Yes, fx[n_] is basically equivalent to Rationalize, albeit a bit different.

What about

max=40;
fx[n_] := Module[{a},
  a = Take[RealDigits[SetPrecision[N[Sqrt[2]], max]][[1]], 2 ;; n];
  1 + FromDigits[a]/10^Length[a]]

But does that really make sense? For these small differences your function will be a straight line.

Thanks Hans,

Yet it does not work for n >12... I need it to work for big n...20 or more...

Thanks for the hints guys. I think my question really can be put as: How can I Plot the graphic of f(x)=2^x, for instance, in the interval (N[Sqrt[2],n],N[Sqrt[2],n+1]) ? take n=10 for example...

Thanks Hans. Kind of it but I thought about using something like Manipulate to be able to zoom in near and near to be able to "see" the sequence of Exp[x_n] getting near and near the value of Exp[Sqrt[2]]
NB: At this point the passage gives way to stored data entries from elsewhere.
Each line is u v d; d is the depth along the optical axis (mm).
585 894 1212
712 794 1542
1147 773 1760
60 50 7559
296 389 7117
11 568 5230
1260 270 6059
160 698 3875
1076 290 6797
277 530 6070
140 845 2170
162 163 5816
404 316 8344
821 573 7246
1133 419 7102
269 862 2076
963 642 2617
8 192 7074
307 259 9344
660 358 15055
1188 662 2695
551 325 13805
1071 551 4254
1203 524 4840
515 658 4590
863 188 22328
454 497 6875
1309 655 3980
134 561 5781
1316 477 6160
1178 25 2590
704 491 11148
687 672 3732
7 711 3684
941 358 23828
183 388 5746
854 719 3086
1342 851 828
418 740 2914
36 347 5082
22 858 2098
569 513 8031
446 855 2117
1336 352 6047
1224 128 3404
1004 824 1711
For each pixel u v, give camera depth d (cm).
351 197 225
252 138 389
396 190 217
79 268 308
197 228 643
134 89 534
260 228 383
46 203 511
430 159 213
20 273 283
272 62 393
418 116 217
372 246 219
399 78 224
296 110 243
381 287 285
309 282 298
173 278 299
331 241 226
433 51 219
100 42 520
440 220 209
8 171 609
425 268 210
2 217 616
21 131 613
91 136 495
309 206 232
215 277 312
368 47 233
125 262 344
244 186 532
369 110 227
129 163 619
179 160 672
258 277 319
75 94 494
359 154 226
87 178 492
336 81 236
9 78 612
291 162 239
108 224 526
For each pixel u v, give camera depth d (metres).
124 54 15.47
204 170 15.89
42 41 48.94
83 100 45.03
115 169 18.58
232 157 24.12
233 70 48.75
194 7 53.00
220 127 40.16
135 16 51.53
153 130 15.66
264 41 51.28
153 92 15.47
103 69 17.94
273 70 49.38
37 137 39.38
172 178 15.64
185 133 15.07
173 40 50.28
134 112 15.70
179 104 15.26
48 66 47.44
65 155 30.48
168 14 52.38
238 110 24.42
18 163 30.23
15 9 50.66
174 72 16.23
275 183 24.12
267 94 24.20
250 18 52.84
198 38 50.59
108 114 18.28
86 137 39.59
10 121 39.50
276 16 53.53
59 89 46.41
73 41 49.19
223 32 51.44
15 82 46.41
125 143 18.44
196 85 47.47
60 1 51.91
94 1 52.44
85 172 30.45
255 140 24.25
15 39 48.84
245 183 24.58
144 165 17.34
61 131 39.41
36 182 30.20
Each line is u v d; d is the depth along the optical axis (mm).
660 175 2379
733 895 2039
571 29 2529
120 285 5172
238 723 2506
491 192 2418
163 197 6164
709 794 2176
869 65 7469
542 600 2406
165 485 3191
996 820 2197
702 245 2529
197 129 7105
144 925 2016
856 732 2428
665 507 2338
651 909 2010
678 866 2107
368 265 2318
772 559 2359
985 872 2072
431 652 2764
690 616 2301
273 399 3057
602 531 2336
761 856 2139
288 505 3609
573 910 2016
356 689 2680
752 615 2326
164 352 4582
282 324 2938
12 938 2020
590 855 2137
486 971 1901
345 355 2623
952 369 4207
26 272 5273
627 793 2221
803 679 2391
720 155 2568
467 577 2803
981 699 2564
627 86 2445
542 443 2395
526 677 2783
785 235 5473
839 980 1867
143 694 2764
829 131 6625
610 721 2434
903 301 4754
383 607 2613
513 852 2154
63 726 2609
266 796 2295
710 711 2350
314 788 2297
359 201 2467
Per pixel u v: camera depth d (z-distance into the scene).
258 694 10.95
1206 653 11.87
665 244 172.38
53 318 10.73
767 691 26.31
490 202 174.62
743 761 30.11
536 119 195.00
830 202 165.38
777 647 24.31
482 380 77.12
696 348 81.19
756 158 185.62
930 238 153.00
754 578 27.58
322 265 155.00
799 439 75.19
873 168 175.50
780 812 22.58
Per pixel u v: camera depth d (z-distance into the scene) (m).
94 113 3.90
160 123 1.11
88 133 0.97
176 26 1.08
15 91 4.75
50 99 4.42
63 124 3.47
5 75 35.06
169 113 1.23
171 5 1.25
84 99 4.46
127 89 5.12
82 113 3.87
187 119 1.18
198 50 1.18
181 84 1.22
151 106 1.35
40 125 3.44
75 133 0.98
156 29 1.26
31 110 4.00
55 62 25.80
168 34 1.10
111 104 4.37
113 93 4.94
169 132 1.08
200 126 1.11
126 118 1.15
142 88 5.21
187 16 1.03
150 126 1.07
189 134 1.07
Explaining better: I want to give a sequence o rational numbers, xn converging to sqrt[2] and I want to be able to plot in a nice visible way the correponding sequence of yn=Exp[x_n]; Better yet a want to be able to plot yn as a function of xn in order to visualize where y_n is converging to.

I'm not sure exactly what kind of output you would like to get here. The rational numbers are dense in the reals, so you would be plotting your function for 14/10 and 15/10, but then also for the midpoint 29/20, and the midpoint between that and the boundaries, and the midpoints between midpoints. Even so, that would only give a subset of the rationals equivalent to the set of binary fractions.

I guess you could use ListPlot, with the argument of ListPlot being some set of rational numbers, maybe even ordering them by where they appear in the famous snake-like path through the rationals

1/1 2/1 3/1
1/2 2/2 3/2
1/3 2/3 3/3

Then the code would be

ListPlot[ Table[{x,Exp[x]}, {x, {1,2,1/2,1/3,2/3,3/2,3}}] ]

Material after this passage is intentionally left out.